Hendrik Antoon Lorentz formulò nel 1892 la teoria elettronica della materia e nel 1897 Joseph John Thomson dimostrò l'esistenza dell'elettrone. Nel 1900 Max Planck elaborò la teoria dei quanti e nel 1906 Albert Einstein propose una teoria sulla luce come composta da fotoni. Nel 1919 Carl Ramsauer elaborò la teoria della natura ondulatoria degli elettroni.
Nikola Tesla realizzò nel 1893 la prima trasmissione a distanza tramite le onde radio[6] e nel 1901 Guglielmo Marconi la prima trasmissione del telegrafo senza fili attraverso l'Atlantico. Da tali principi avrà origine la radio (prime trasmissioni regolari nel 1922). Nel 1904 John Ambrose Fleming, ottenne il brevetto per il diodo, o valvola termoionica.

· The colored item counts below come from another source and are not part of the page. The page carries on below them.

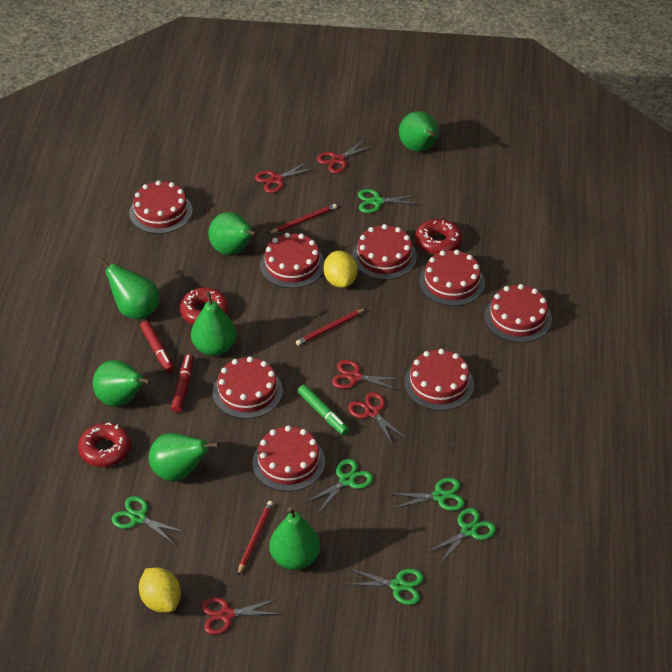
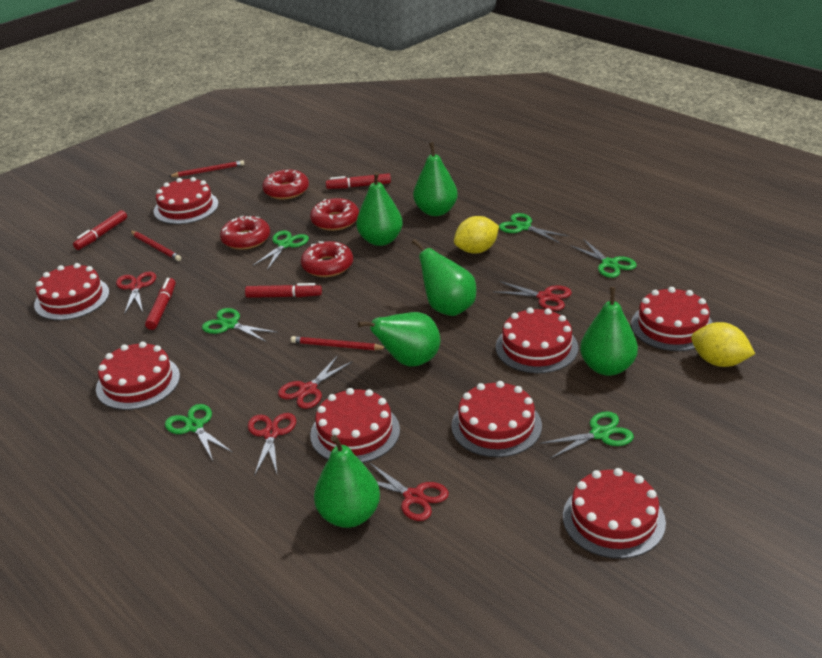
green marker: [298,385,349,435] = 1 -> none = 0
green pear: [93,360,151,407] [97,257,159,320] [149,433,219,482] [191,292,236,356] [208,212,257,255] [270,507,320,570] [399,111,438,152] = 7 -> [314,435,380,528] [356,172,403,246] [358,312,440,367] [412,239,476,316] [413,142,458,216] [580,287,638,376] = 6
red donut: [78,423,131,467] [180,288,229,325] [415,219,462,255] = 3 -> [220,216,270,250] [262,170,309,199] [301,241,353,277] [310,198,359,231] = 4
red marker: [140,321,174,373] [171,354,194,413] = 2 -> [73,210,127,250] [145,278,176,330] [245,283,322,298] [326,173,391,189] = 4

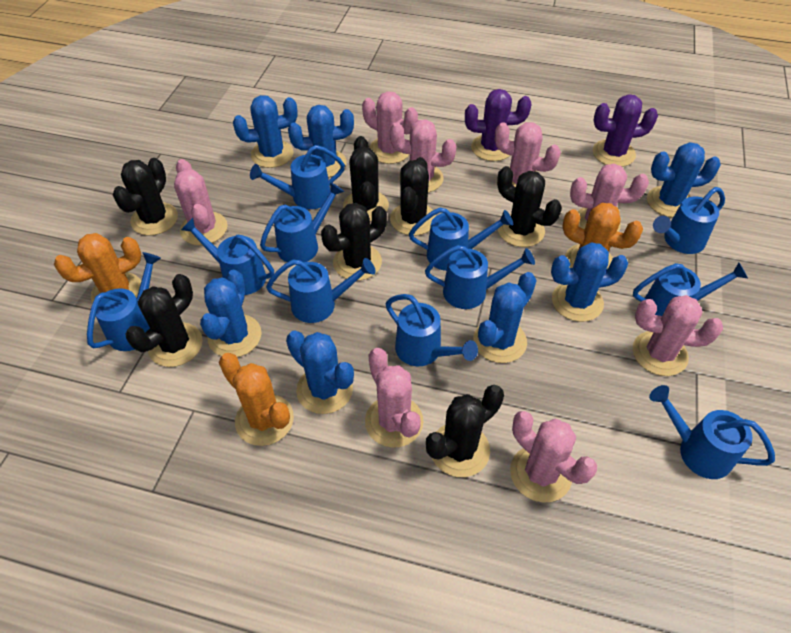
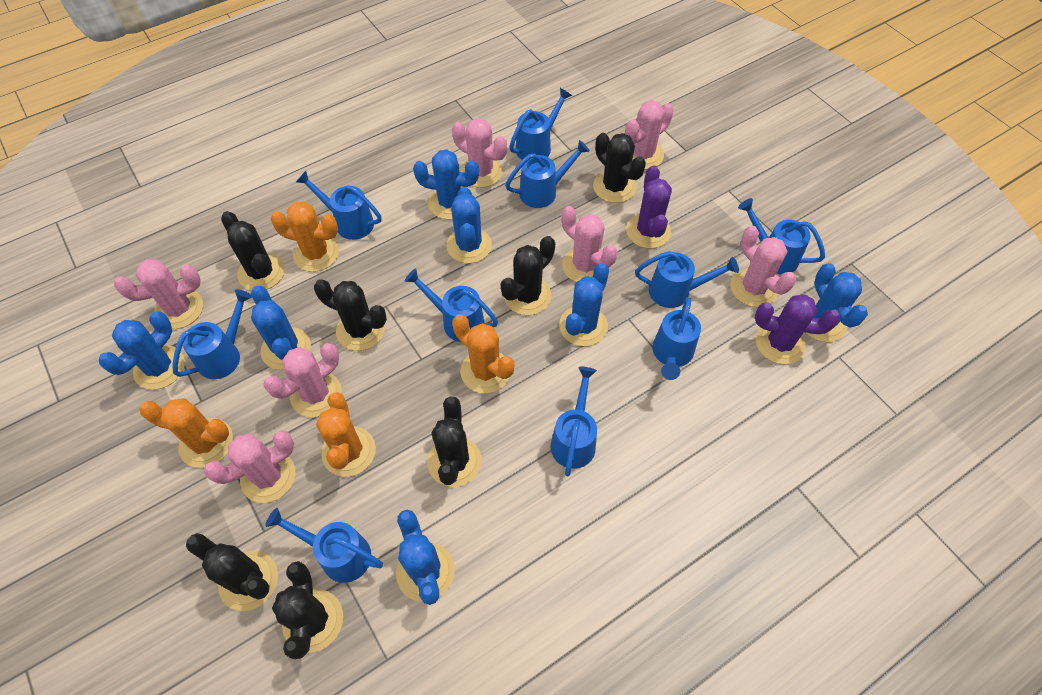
blue watering can: [87,252,161,351] [181,218,274,295] [250,145,345,209] [260,182,344,262] [266,258,376,323] [386,294,478,366] [409,208,513,271] [425,245,535,309] [633,262,748,316] [649,385,775,479] [653,187,725,254] = 11 -> [172,289,252,379] [265,508,383,583] [296,171,382,240] [404,268,498,342] [505,140,590,208] [509,88,572,160] [550,367,597,476] [635,251,739,308] [652,297,701,380] [738,198,825,274] = 10
orange cactus: [54,233,141,303] [219,353,294,446] [562,203,643,269] = 3 -> [139,398,233,468] [271,201,339,272] [316,392,376,477] [452,314,514,393] = 4
pink cactus: [174,159,228,245] [362,91,418,164] [365,348,423,448] [390,119,457,193] [495,122,561,187] [510,411,597,503] [570,163,649,232] [633,295,723,376] = 8 -> [114,259,203,329] [204,430,295,503] [264,343,342,417] [452,118,507,188] [561,206,618,282] [625,100,674,170] [730,226,796,307] = 7

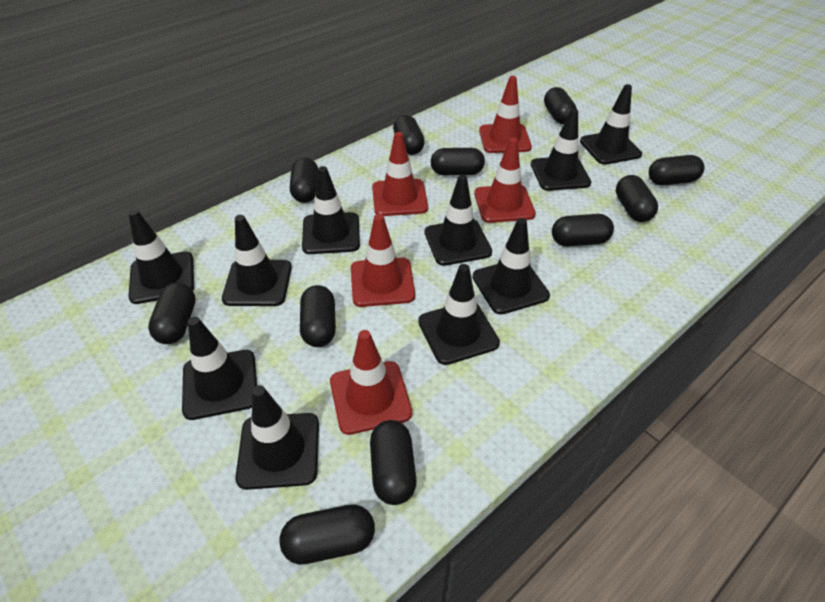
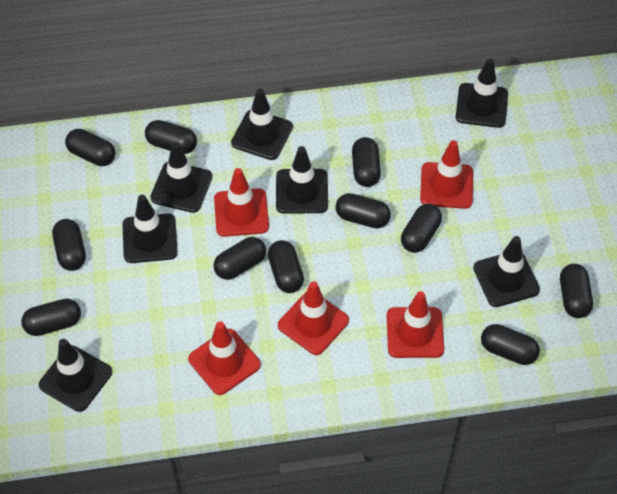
black traffic cone: [128,209,194,304] [182,317,257,420] [222,215,292,306] [235,385,319,490] [302,166,360,254] [418,264,500,365] [424,175,492,266] [472,218,550,314] [531,109,591,191] [580,84,642,165] = 10 -> [39,339,112,412] [123,195,178,263] [150,142,212,213] [231,88,293,160] [276,146,328,213] [456,59,508,128] [473,236,540,307] = 7

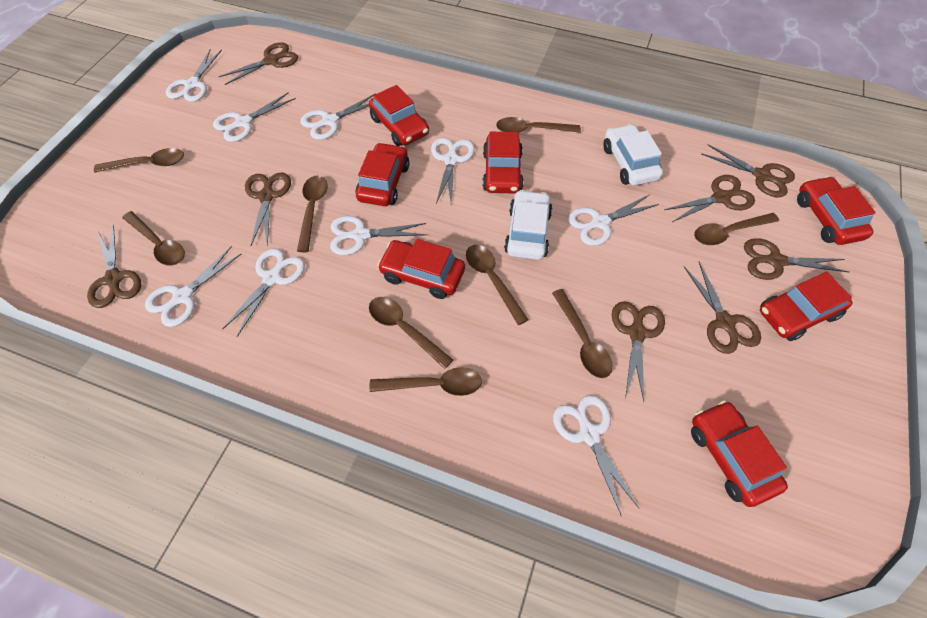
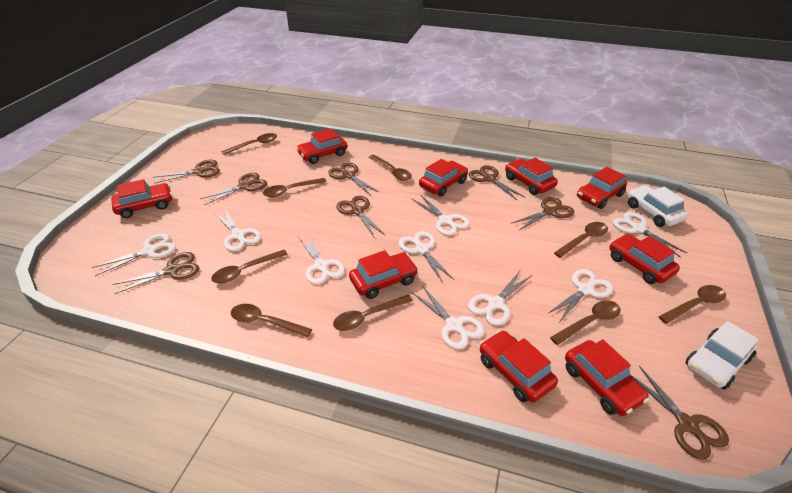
red car: [355,142,409,206] [369,85,429,146] [377,239,465,299] [482,132,524,194] [691,401,788,507] [760,272,852,341] [797,176,876,245] = 7 -> [111,179,172,218] [296,128,347,164] [349,250,418,299] [419,159,468,197] [480,330,558,403] [505,158,558,195] [565,339,649,416] [577,167,627,209] [610,234,680,284] = 9

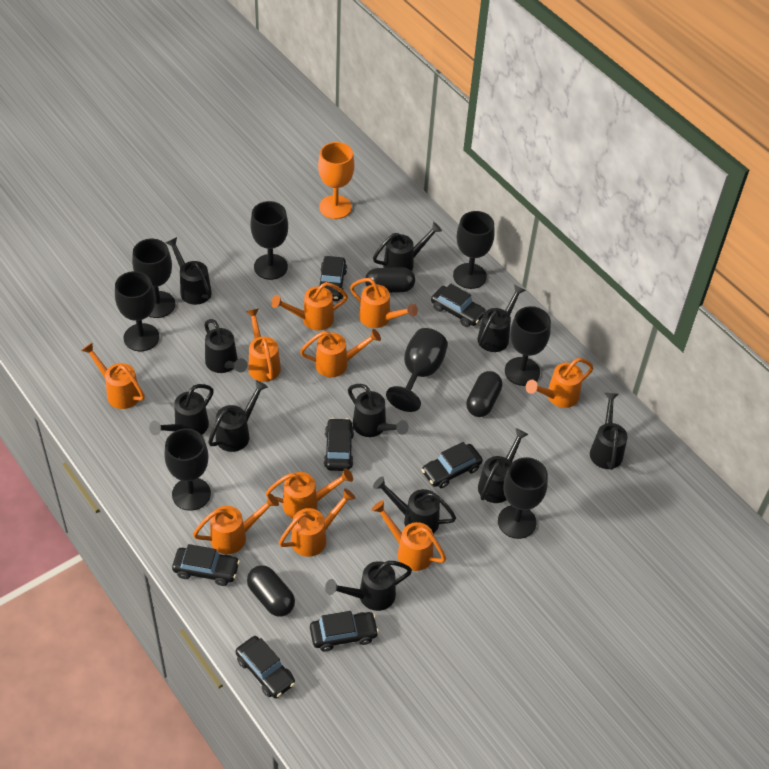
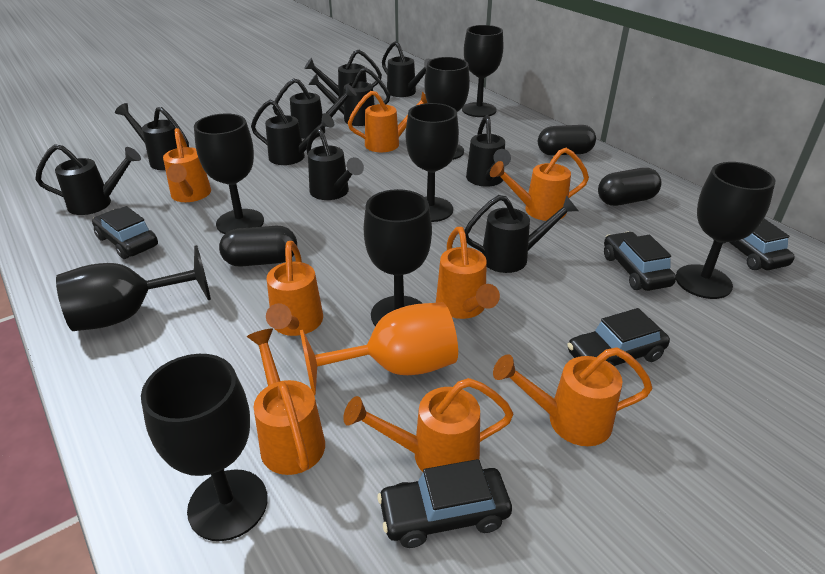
black car: [172,544,240,586] [236,636,295,698] [310,611,379,652] [320,256,347,301] [324,418,354,471] [422,442,483,488] [431,284,486,327] = 7 -> [92,206,158,259] [377,459,512,548] [567,308,670,367] [604,232,676,291] [723,218,795,270] = 5
black watering can: [149,384,214,435] [166,237,212,305] [204,319,248,373] [208,380,268,452] [325,561,412,611] [348,384,409,437] [373,222,442,271] [373,476,456,534] [478,284,526,352] [478,428,529,503] [590,393,628,470] = 11 -> [35,144,141,215] [115,103,189,170] [251,100,334,165] [273,78,357,139] [304,50,382,99] [306,127,364,200] [308,68,390,126] [382,41,431,97] [464,195,578,273] [466,115,511,187] = 10
orange watering can: [81,342,145,409] [193,494,279,554] [246,309,281,382] [266,468,353,518] [271,282,348,330] [279,488,356,557] [300,329,381,377] [350,278,418,328] [372,500,446,571] [526,358,594,408] = 10 -> [163,128,211,202] [247,328,325,475] [266,241,323,336] [343,378,514,472] [348,91,427,152] [436,227,500,319] [490,148,589,221] [493,347,653,446] = 8

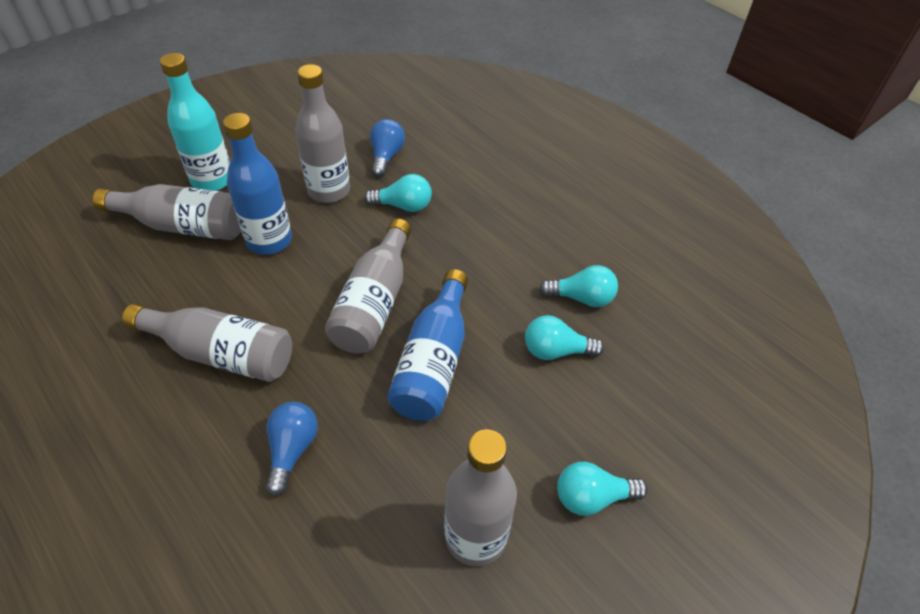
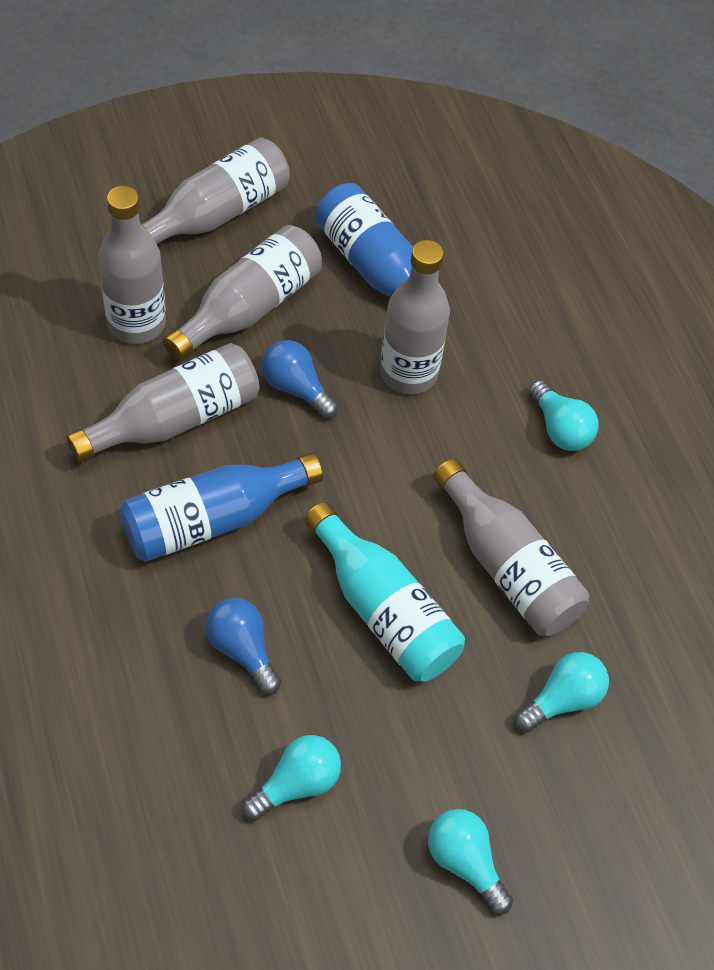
grey bottle: [93,184,241,240] [122,304,292,382] [295,64,350,203] [325,219,411,353] [444,429,517,567] = 5 -> [66,343,259,462] [98,186,166,344] [141,138,290,244] [163,225,322,361] [380,240,450,394] [433,459,589,636] = 6

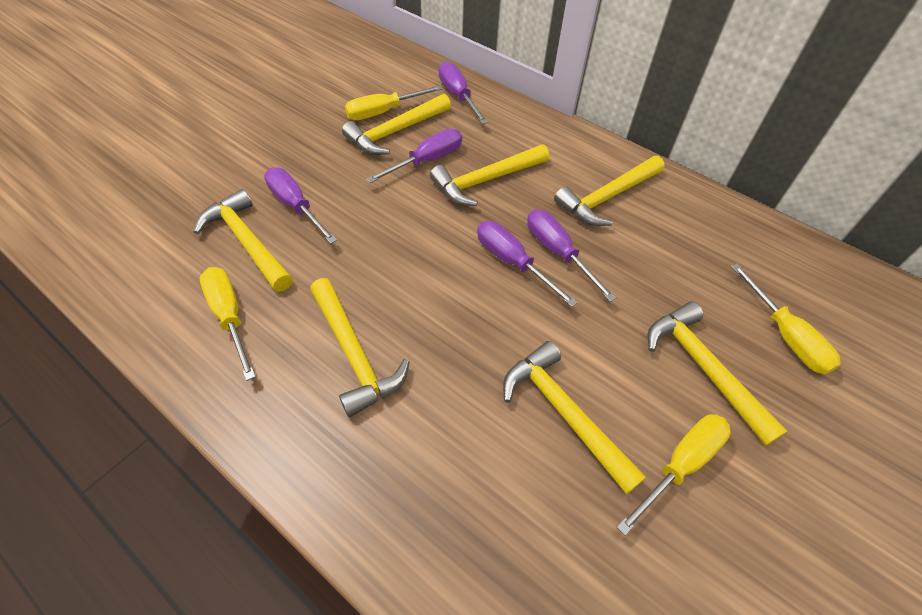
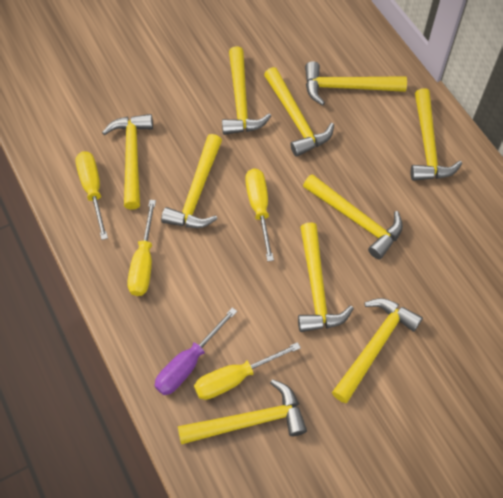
purple screwdriver: [264,167,337,244] [366,129,462,183] [439,61,488,124] [477,221,577,307] [527,209,617,302] = 5 -> [154,307,237,395] = 1
yellow hammer: [194,189,293,292] [310,278,410,417] [342,94,451,155] [430,144,549,206] [503,341,646,494] [554,156,665,226] [648,302,787,446] = 7 -> [102,114,153,210] [161,134,222,228] [178,379,307,444] [222,46,271,135] [264,67,334,157] [298,222,354,332] [303,174,403,259] [305,61,407,106] [332,298,423,403] [411,88,462,181] = 10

Se il XIX secolo ha visto la realizzazione di molte scoperte sull'elettricità, il XX secolo può essere definito come il secolo dell'elettricità e, a partire dagli anni 1960 anche dell'elettronica (che produrrà il personal computer e quindi internet).
All'inizio del Novecento l'illuminazione elettrica sostituì progressivamente quella a gas illuminante e i mezzi di trasporto basati su motori elettrici (tram, treni, metropolitane, filobus) cambiarono radicalmente la vita quotidiana.